With state budget decisions looming, many are worried what effect the ever present recession will have on education funding.
In May, President Barack Obama’s administration began struggling to push through legislation that would provide $23 billion in emergency support to preserve education jobs. The bill is aimed at helping more than 100,000 teachers who have been laid off across the country.
|GRADUATING CLASS OF OLIVER HIGH SCHOOL—As teachers are laid off across the country, who will be left to lead tomorrow’s graduates?
“It is crucial that we keep our teachers in the classroom,” said U.S. Secretary of Education Arne Duncan. “Our teachers are vital to our students’ success, our economy’s success and our nation’s success. We must act now to prevent teachers from being laid off and ensure that America’s students have the knowledge and skills to succeed in the 21st century.”

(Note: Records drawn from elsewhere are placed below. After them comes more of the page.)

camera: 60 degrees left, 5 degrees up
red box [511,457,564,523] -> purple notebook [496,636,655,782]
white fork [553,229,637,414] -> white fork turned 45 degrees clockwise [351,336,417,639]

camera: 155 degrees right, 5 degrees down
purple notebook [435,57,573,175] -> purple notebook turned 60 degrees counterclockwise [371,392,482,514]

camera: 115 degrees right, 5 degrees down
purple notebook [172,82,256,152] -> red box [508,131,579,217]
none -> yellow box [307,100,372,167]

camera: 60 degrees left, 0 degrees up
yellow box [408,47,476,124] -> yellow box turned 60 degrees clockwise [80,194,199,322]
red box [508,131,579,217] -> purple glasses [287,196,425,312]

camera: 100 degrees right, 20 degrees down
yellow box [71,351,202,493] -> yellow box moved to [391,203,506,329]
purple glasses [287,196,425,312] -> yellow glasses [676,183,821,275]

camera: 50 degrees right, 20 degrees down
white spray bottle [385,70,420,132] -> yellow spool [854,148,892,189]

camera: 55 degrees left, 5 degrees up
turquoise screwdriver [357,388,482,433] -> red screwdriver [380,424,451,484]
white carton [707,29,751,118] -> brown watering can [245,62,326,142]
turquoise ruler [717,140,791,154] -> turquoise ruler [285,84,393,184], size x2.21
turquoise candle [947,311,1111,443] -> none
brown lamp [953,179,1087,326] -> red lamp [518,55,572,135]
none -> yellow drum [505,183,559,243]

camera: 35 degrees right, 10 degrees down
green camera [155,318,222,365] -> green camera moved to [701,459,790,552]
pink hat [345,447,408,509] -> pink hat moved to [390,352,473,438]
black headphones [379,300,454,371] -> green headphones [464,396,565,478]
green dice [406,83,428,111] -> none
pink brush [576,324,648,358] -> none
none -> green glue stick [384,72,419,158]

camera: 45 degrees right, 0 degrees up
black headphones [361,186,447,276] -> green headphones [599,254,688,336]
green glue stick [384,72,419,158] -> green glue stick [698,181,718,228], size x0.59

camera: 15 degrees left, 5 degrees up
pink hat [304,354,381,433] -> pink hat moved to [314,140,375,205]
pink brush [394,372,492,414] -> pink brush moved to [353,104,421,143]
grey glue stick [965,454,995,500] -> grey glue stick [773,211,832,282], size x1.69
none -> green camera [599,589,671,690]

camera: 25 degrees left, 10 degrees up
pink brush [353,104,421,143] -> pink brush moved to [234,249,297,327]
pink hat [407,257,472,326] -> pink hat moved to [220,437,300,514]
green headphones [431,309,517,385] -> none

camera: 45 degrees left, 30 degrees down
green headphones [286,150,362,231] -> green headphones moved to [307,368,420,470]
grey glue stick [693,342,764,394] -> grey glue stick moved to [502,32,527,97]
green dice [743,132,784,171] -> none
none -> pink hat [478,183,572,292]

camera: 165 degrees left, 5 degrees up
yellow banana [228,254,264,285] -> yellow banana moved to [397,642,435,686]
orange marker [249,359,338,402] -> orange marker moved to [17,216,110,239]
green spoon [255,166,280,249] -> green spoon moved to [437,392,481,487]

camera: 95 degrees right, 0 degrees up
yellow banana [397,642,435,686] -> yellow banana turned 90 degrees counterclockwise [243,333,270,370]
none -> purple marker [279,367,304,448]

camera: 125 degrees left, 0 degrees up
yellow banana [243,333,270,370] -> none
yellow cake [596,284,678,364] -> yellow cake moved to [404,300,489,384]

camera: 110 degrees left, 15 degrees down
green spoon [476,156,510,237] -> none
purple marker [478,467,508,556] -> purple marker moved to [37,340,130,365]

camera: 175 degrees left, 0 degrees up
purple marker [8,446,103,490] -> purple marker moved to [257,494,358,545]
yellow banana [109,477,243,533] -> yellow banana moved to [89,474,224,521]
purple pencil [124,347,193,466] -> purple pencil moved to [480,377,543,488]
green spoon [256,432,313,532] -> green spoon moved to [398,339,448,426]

According to provisional estimates by the White House Council of Economic Advisers, this funding would support the jobs of approximately 300,000 educators, including approximately 11,680 in Pennsylvania. However, there are no projections as to how many Pittsburgh teachers will be affected.
“As state lawmakers and school districts across the country are finalizing their budgets for the coming year, we must act quickly and responsibly to offer the assistance they need—to keep our teachers teaching, keep our students learning, and keep our economy growing.” Duncan said. “Investing in education now will help tens of millions of students become more productive citizens and positively affect America’s long-term fiscal health.”
Since May, the debate has centered around where the money would come from to fund the legislation, with Obama refusing to redirect anything from his other education initiatives. Others have questioned whether teachers unions should be working harder to come to fairer compromises that do not cripple their school districts.
In Milwaukee last month, the school board announced it would have to lay off 428 teachers. However, a budget analysis by the school district determined these and more jobs would be saved if health benefits were slightly reduced to require co-pays for doctor visits. The area teachers union declined this adjustment and the teachers lost their jobs.
As the battle continues nationally, conditions aren’t as dire locally. The Pittsburgh Public School District has not predicted significant layoffs and in mid-June they signed a five-year contract with the Pittsburgh Federation of Teachers.
“This agreement discredits the belief that school districts and teacher unions can’t work together around education reform,” said Superintendent Mark Roosevelt. “Our teachers have strongly affirmed the direction the PFT leadership has taken. They have chosen to lead the transformation of public education across the country.”
Still, Deputy Superintendent Linda Lane said the district could always use extra support from the federal government to ensure teacher quality in its schools.
“If it manages to survive the congressional process, like any other district we certainly appreciate any federal help we get,” Lane said. “We have some schools that don’t have as much as we would like. There are some schools where if you ask the principals they would say we don’t have as much as we would like.”
In light of population decline in certain areas of the city, Lane said it is sometimes difficult to ensure every school is provided the same level of resources and opportunities.
“One of the biggest issues in our district is declining enrollment. When you’re in decline we’ve had concerns expressed to us, about programs such as art, music and physical education,” Lane said. “Another problem is unbalanced enrollment, so you end up with class sizes that are sometimes large. Funding could be used to help with that. If there would be some release out there, from the federal government, that would be helpful to us.”